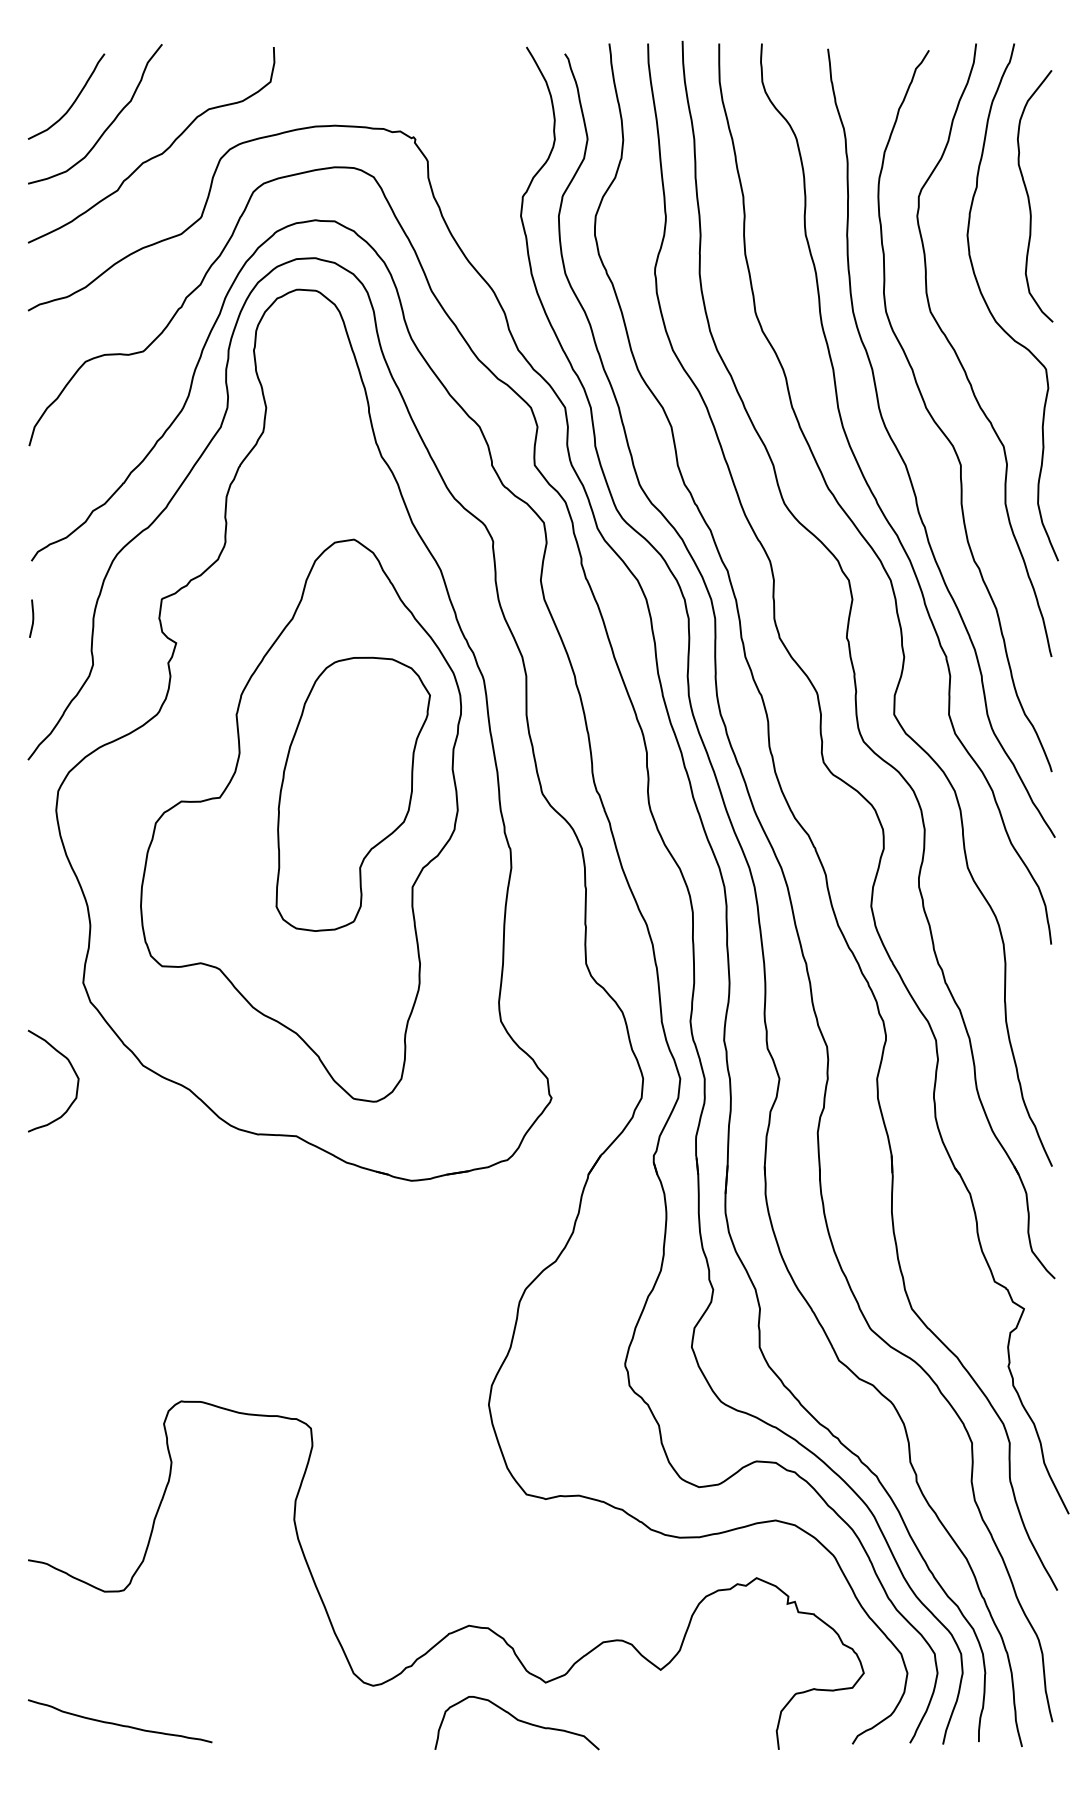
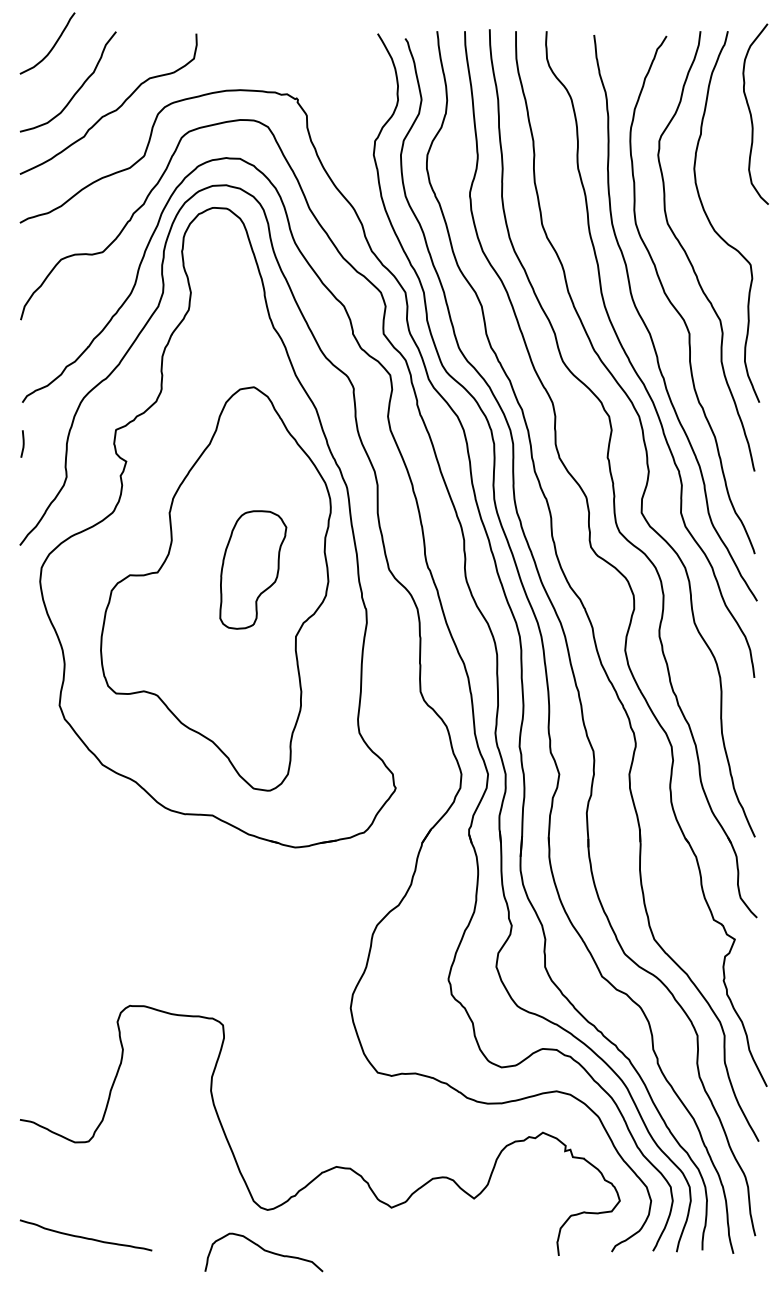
curve: (73, 101) -> (52, 46), moved
curve: (1029, 196) -> (751, 114), moved
part: (352, 793) -> (252, 569), size x0.6
curve: (73, 1071) -> (52, 769), removed
curve: (518, 1721) -> (265, 1251), moved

------------------------------------

◆ Your instructions ◆
The answer must repeat every line of the listing exactly and leave the pictures out.

◆ Solution to this problem ◆
curve: (73, 101) -> (52, 46), moved
curve: (1029, 196) -> (751, 114), moved
part: (352, 793) -> (252, 569), size x0.6
curve: (73, 1071) -> (52, 769), removed
curve: (518, 1721) -> (265, 1251), moved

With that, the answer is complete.